Many decision trees vote together — usually far more accurate than one tree alone.

What you will learn

Explain the “wisdom of the crowd” idea
Train RandomForestClassifier
Know why a forest beats a single tree

One tree can be wrong; a crowd is steadier

A single decision tree can be shaky — change a little data and it draws a very different flowchart. A random forest fixes this by training many trees, each on a slightly different slice of the data, and letting them vote.

This is the wisdom of the crowd. One person might guess wrong, but the average of many independent guesses is usually close to right.

A worked example

We will classify fruit again, but with a forest of 100 trees instead of one rule.

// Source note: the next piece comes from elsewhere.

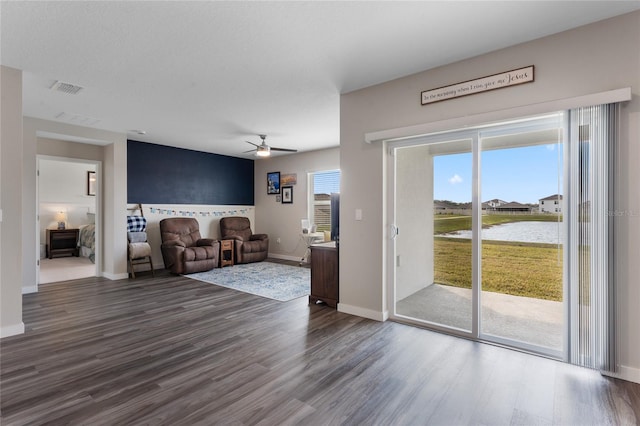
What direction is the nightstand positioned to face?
toward the camera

A random forest of 100 trees voting on each fruit

from sklearn.ensemble import RandomForestClassifier

X = [[7, 150], [7, 170], [6, 140],     # apples
     [8, 110], [9, 120], [8, 100]]     # oranges
y = ['apple','apple','apple',
     'orange','orange','orange']

model = RandomForestClassifier(n_estimators=100, random_state=0)
model.fit(X, y)

print('Fruit [7,160] ->', model.predict([[7, 160]])[0])
print('Fruit [9,105] ->', model.predict([[9, 105]])[0])

Note: Output: Fruit [7,160] -> apple Fruit [9,105] -> orange Each of the 100 trees votes; the majority wins. The heavy, narrow fruit is called an apple and the light, wide one an orange — and the crowd vote is more reliable than any single tree.

Which feature mattered most?

A forest can also tell you which features were most useful — great for understanding your data.

How important each feature was to the forest

for name, score in zip(['width','weight'], model.feature_importances_):
    print(name, '->', round(score, 2))

Note: Output: width -> 0.42 weight -> 0.58 Weight mattered a little more than width for telling these fruits apart. Real numbers vary, but the idea is the forest ranks your features for you.

	Single tree	Random forest
Accuracy	Okay	Usually higher
Stability	Shaky	Steady
Easy to read	Very	Less (it is many trees)
Speed	Fast	Slower (more trees)

Tip: Random forest is a fantastic default for many problems: accurate, hard to break, and it needs little tuning. n_estimators is just how many trees to grow.

Q. Why is a random forest usually better than a single decision tree?

Answer: A forest combines many trees trained on different data slices. Their majority vote is more accurate and stable than any single tree.

✍️ Practice

Change n_estimators to 10 and re-run. Do the predictions stay the same?
Print feature_importances_ and write one sentence on which feature helped most.

🏠 Homework

In your own words, explain “wisdom of the crowd” and how a random forest uses it to beat a single tree.